Late last year, video conferencing platform Zoom hosted around 10 million users – a pretty decent number for a service not many people knew existed. Fast forward to the COVID-19 pandemic currently burning through the globe and keeping people home, Zoom’s user base has exploded to over 200 million users. That’s a massive increase, and as with all things that attract that many people, expect an army of cyber attackers wanting a piece of the action.
It’s no secret that cybercriminals follow the herd because that’s where the money is. With Zoom experiencing record-breaking numbers, the scammers are out in full force, trying to trick users into giving up their login credentials or force them to download malware.
Hackers Are Impersonating Zoom on an Unprecedented Scale
According to a report by Check Point Research, hackers have registered more than 2,449 Zoom-related domains from late April to early May this year. Researchers were able to determine that 32 of those domains were outright malicious, and 320 were deemed “suspicious.” Cybercriminals are wreaking havoc by using email to launch phishing emails meant to steal Zoom credentials and spread malware. Scammers would run phishing attacks that sent official-looking emails with a button to “open” the Zoom app, but was malware that would download itself once clicked.
Zoom attacks are targeting everyone, but most of the incidents involved individuals and businesses related to telecommunications, manufacturing, transportation, and the government.
What to Look Out For
When it comes to Zoom scams, there are three emails you should watch out for.
The first email has a “Zoom Account” in the subject line and includes a welcome message for new users with new accounts. Scammers persuade users to click on a link to activate their Zoom account by entering their login credentials on a fake website controlled by the criminal, who will then collect and steal it.
The second email uses the subject line “Missed Zoom Meeting,” informing you that you missed a meeting. The message will have a link that says, “Check your missed conference,” that will take you to a fake website where you need to enter your details.
The third email is a campaign that targets manufacturing, energy, IT, construction, marketing, technology, and other industrial firms with malware, not phishing. The email subject lines include “Meeting Canceled – Could we do a Zoom call,” wherein attackers are trying to gain access to computer files, personal information such as usernames and passwords, and credit card details.
There’s another email to look out for, but it’s aimed specifically at users in the US. They work in aerospace, technology, energy, healthcare, transportation, accounting, telecommunications, manufacturing, and government. This email isn’t Zoom-related but uses a popular alternative Cisco WebEx.
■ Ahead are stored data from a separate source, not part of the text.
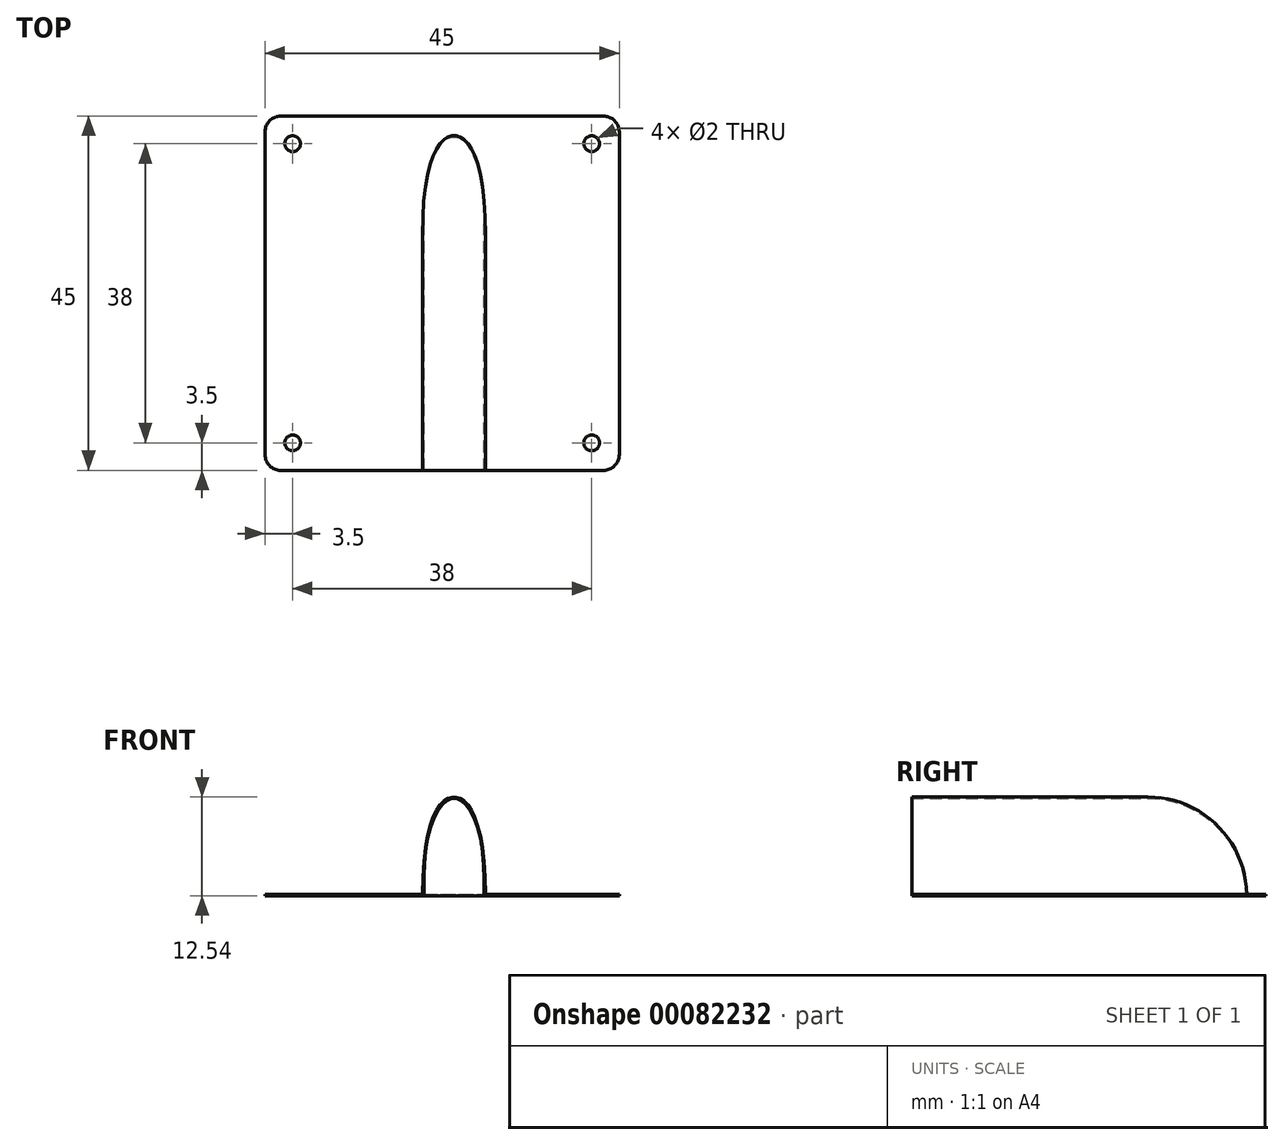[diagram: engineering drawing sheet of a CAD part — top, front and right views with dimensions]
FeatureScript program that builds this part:
annotation { "Feature Type Name" : "Feature", "Feature Type Description" : "" }
export const myFeature = defineFeature(function(context is Context, id is Id, definition is map)
    precondition{}
    {
        {
            var Q0;
            Q0=qCreatedBy(makeId("Top.planeOp"),FACE);
            var sketch = newSketch(context, id + "F0", { "sketchPlane" : qUnion([Q0])});
            skLineSegment(sketch, "E0.bottom", {"start": v(2, 45) * mm, "end": v(43, 45) * mm});
            skLineSegment(sketch, "E0.top", {"start": v(2, 0) * mm, "end": v(20, 0) * mm});
            skLineSegment(sketch, "E0.left", {"start": v(0, 43) * mm, "end": v(0, 2) * mm});
            skLineSegment(sketch, "E0.right", {"start": v(45, 43) * mm, "end": v(45, 2) * mm});
            skLineSegment(sketch, "E1.trimOffspring", {"start": v(28, 0) * mm, "end": v(43, 0) * mm});
            skCircle(sketch, "E2", {"center": v(3.5, 41.5) * mm, "radius": 1 * mm});
            skCircle(sketch, "E3", {"center": v(41.5, 41.5) * mm, "radius": 1 * mm});
            skCircle(sketch, "E4", {"center": v(41.5, 3.5) * mm, "radius": 1 * mm});
            skCircle(sketch, "E5", {"center": v(3.5, 3.5) * mm, "radius": 1 * mm});
            skLineSegment(sketch, "E6", {"start": v(20, 0) * mm, "end": v(20, 30) * mm});
            skLineSegment(sketch, "E7", {"start": v(28, 30) * mm, "end": v(28, 0) * mm});
            skPoint(sketch, "E8.visualSharp", {"position": v(0, 45) * mm});
            skArc(sketch, "E8.filletArc", {"start": v(2, 45) * mm, "mid": v(0.59, 44.41) * mm, "end": v(0, 43) * mm});
            skPoint(sketch, "E9.visualSharp", {"position": v(45, 45) * mm});
            skArc(sketch, "E9.filletArc", {"start": v(45, 43) * mm, "mid": v(44.41, 44.41) * mm, "end": v(43, 45) * mm});
            skPoint(sketch, "E10.visualSharp", {"position": v(45, 0) * mm});
            skArc(sketch, "E10.filletArc", {"start": v(43, 0) * mm, "mid": v(44.41, 0.59) * mm, "end": v(45, 2) * mm});
            skPoint(sketch, "E11.visualSharp", {"position": v(0, 0) * mm});
            skArc(sketch, "E11.filletArc", {"start": v(0, 2) * mm, "mid": v(0.59, 0.59) * mm, "end": v(2, 0) * mm});
            skFitSpline(sketch, "E12", {"points": [v(20, 30) * mm, v(24, 42.54) * mm, v(28, 30) * mm], "startDerivative": vector(0, 54.87) * mm, "endDerivative": vector(0, -54.87) * mm});
            skSolve(sketch);
        }
        {
            var Q0;
            Q0=makeQuery(id+"F0.imprint","IMPRINT",FACE,{"disambiguationData":[TD([[makeQuery(id+"F0.imprint","IMPRINT",EDGE,{"derivedFrom":sQuery(id+"F0.wireOp",EDGE,"E0.bottom")}),-1.0]])]});
            extrude(context, id + "F1", {"entities" : qUnion([Q0]), "depth" : .2 * mm});
        }
        {
            var Q0;
            Q0=qCreatedBy(makeId("Top.planeOp"),FACE);
            var sketch = newSketch(context, id + "F2", { "sketchPlane" : qUnion([Q0])});
            skFitSpline(sketch, "E13", {"points": [v(20, 30) * mm, v(24, 42.54) * mm, v(28, 30) * mm], "startDerivative": vector(0, 54.87) * mm, "endDerivative": vector(0, -54.87) * mm});
            skFitSpline(sketch, "E14.0", {"points": [v(20.2, 30) * mm, v(20.2, 32.28) * mm, v(20.45, 36.12) * mm, v(21.22, 39.29) * mm, v(22.02, 40.95) * mm, v(22.67, 41.79) * mm, v(23.34, 42.25) * mm, v(24, 42.39) * mm, v(24.66, 42.25) * mm, v(25.33, 41.79) * mm, v(25.98, 40.95) * mm, v(26.78, 39.29) * mm, v(27.55, 36.12) * mm, v(27.8, 32.28) * mm, v(27.8, 30) * mm]});
            skLineSegment(sketch, "E15", {"start": v(20, 30) * mm, "end": v(20.2, 30) * mm});
            skLineSegment(sketch, "E16", {"start": v(27.8, 30) * mm, "end": v(28, 30) * mm});
            skSolve(sketch);
        }
        {
            var Q0;
            Q0=qCreatedBy(makeId("Top.planeOp"),FACE);
            var sketch = newSketch(context, id + "F3", { "sketchPlane" : qUnion([Q0])});
            skLineSegment(sketch, "E17", {"start": v(20, 30) * mm, "end": v(28, 30) * mm});
            skSolve(sketch);
        }
        {
            var Q0;
            Q0=makeQuery(id+"F2.imprint","IMPRINT",FACE,{"disambiguationData":[TD([[makeQuery(id+"F2.imprint","IMPRINT",EDGE,{"derivedFrom":sQuery(id+"F2.wireOp",EDGE,"E13")}),-1.0]])]});
            var Q1;
            Q1=sQuery(id+"F3.wireOp",EDGE,"E17");
            revolve(context, id + "F4", {"operationType" : NewBodyOperationType.ADD, "entities" : qUnion([Q0]), "axis" : qUnion([Q1]), "revolveType" : RevolveType.ONE_DIRECTION, "angle" : 90 * degree});
        }
        {
            var Q0;
            Q0=makeQuery(id+"F4.opRevolve","CAP_FACE",FACE,{"disambiguationData":[OSD([sQuery(id+"F2.wireOp",EDGE,"E13"),sQuery(id+"F2.wireOp",EDGE,"E14.0"),sQuery(id+"F2.wireOp",EDGE,"E15"),sQuery(id+"F2.wireOp",EDGE,"E16")])],"isStart":false});
            extrude(context, id + "F5", {"entities" : qUnion([Q0]), "operationType" : NewBodyOperationType.ADD, "depth" : 30 * mm});
        }
    });
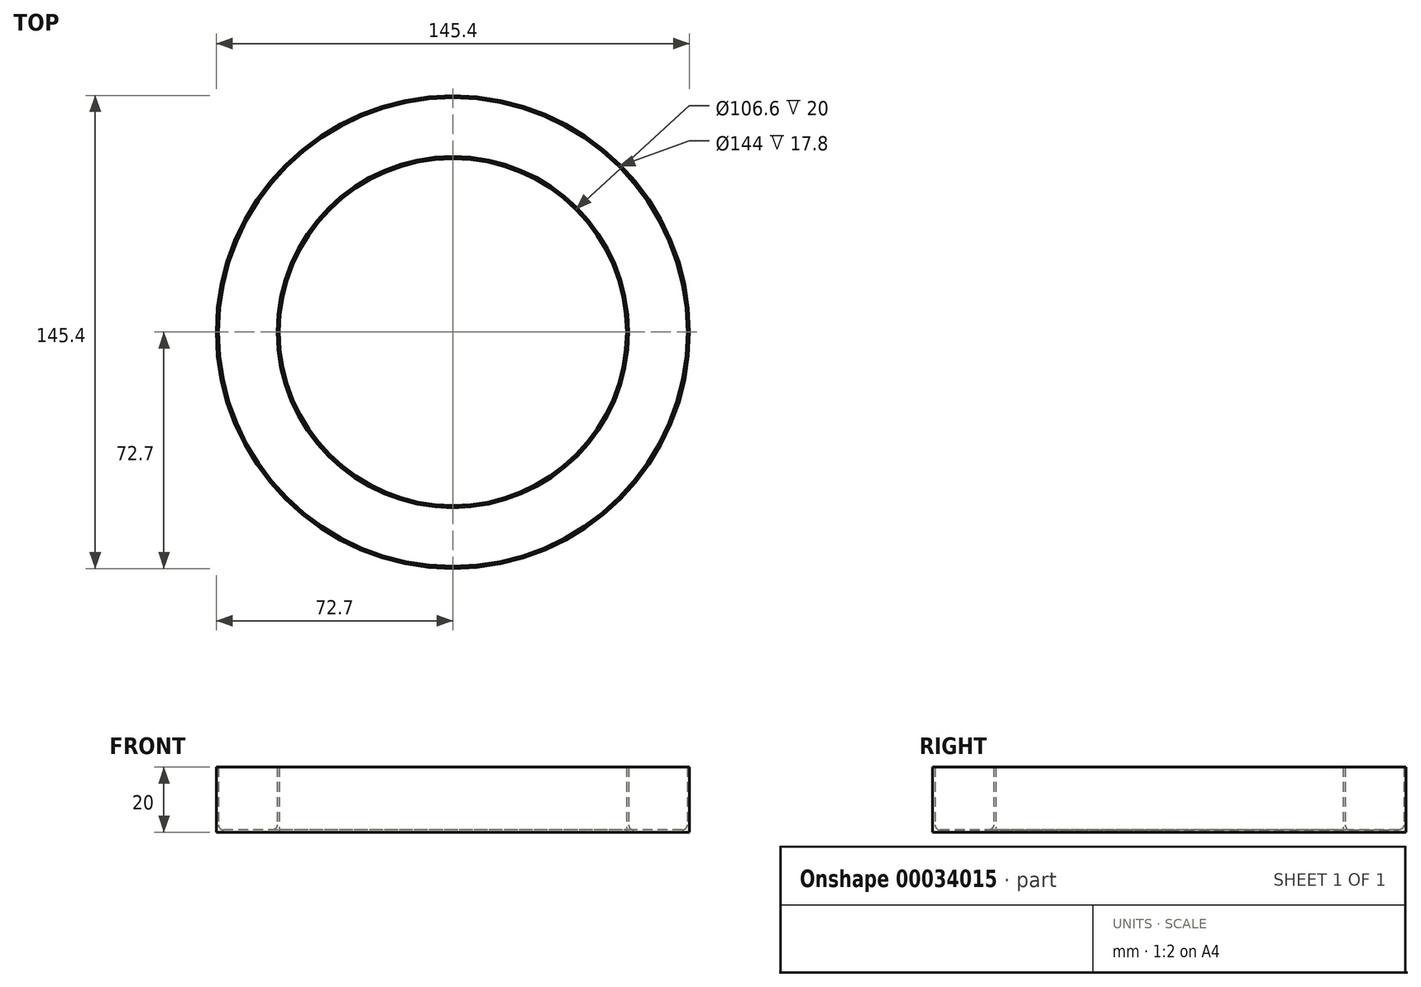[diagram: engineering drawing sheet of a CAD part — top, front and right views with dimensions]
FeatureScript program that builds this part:
annotation { "Feature Type Name" : "Feature", "Feature Type Description" : "" }
export const myFeature = defineFeature(function(context is Context, id is Id, definition is map)
    precondition{}
    {
        {
            var Q0;
            Q0=qCreatedBy(makeId("Top.planeOp"),FACE);
            var sketch = newSketch(context, id + "F0", { "sketchPlane" : qUnion([Q0])});
            skCircle(sketch, "E0", {"center": v(0, 0) * mm, "radius": 72.7 * mm});
            skCircle(sketch, "E1", {"center": v(0, 0) * mm, "radius": 53.3 * mm});
            skSolve(sketch);
        }
        {
            var Q0;
            Q0=makeQuery(id+"F0.imprint","IMPRINT",FACE,{"disambiguationData":[TD([[makeQuery(id+"F0.imprint","IMPRINT",EDGE,{"derivedFrom":sQuery(id+"F0.wireOp",EDGE,"E0")}),1.0]])]});
            extrude(context, id + "F1", {"entities" : qUnion([Q0]), "depth" : 20 * mm});
        }
        {
            var Q0;
            Q0=makeQuery(id+"F1.opExtrude","CAP_FACE",FACE,{"disambiguationData":[OSD([sQuery(id+"F0.wireOp",EDGE,"E0"),sQuery(id+"F0.wireOp",EDGE,"E1")])],"isStart":false});
            shell(context, id + "F2", {"entities" : qUnion([Q0]), "thickness" : 0.7 * mm});
        }
        {
            var Q0;
            {var subQ0=sQuery(id+"F0.wireOp",EDGE,"E0");Q0=makeQuery(id+"F2.opShell","OFFSET_EDGE",EDGE,{"disambiguationData":[OSD([subQ0]),TDD([makeQuery(id+"F1.opExtrude","CAP_EDGE",EDGE,{"disambiguationData":[OSD([subQ0])],"isStart":true})])]});}
            var Q1;
            {var subQ0=sQuery(id+"F0.wireOp",EDGE,"E1");Q1=makeQuery(id+"F2.opShell","OFFSET_EDGE",EDGE,{"disambiguationData":[OSD([subQ0]),TDD([makeQuery(id+"F1.opExtrude","CAP_EDGE",EDGE,{"disambiguationData":[OSD([subQ0])],"isStart":true})])]});}
            fillet(context, id + "F3", {"entities" : qUnion([Q0, Q1]), "radius" : 1.5 * mm, "tangentPropagation" : true, "allowEdgeOverflow" : false});
        }
    });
As the number of Zoom-related attacks continues to rise, you need to remain vigilant and follow proper cyber hygiene practices.
- Take caution when opening emails from people not in your contacts or from those you do not recognize. When in doubt, verify the person with background check to see if the account holder is someone you know and contact him or her directly using the information you get from the background report. Please do not reply to the email you received or forward it to anyone else.
- Do not click any links or download files on an email from unknown senders and any correspondence that you weren’t expecting. Always check the sender’s details and the embedded URL by hovering (do not click) your mouse over the sender’s email address and any links included.
- Ensure that your operating system (OS) and all programs installed on your device are updated with the latest security patches.
- Use strong and unique passwords for every account. Never use the same password twice. If you can use different usernames for each account, go for it. Using a password manager that can auto-generate a robust password is recommended. Alternatively, you can also use a string of three to four random words combined with two numbers.
- The only official domains for the Zoom platform are zoom.us or zoom.com. Everything else is a fake. Check for spoofed domains that sound like the real thing when you read it, such as zooom.us.
The Risks of Stolen Zoom Account Credentials
Stolen Zoom account credentials can act as a gateway that can unlock other online accounts such as personal or corporate email and social media. Nothing is safe when the target uses the same username/password combination for all his or her accounts and doesn’t enable multi-factor authentication according to cybersecurity statistics. Stolen credentials can also be sold on the black market.
For the most part, these phishing scams give hackers free rein on a company’s network if they can steal login credentials to provide them with an all-access pass to corporate files. They could also plant malware on a file server so that anyone who opens it will spread the infection.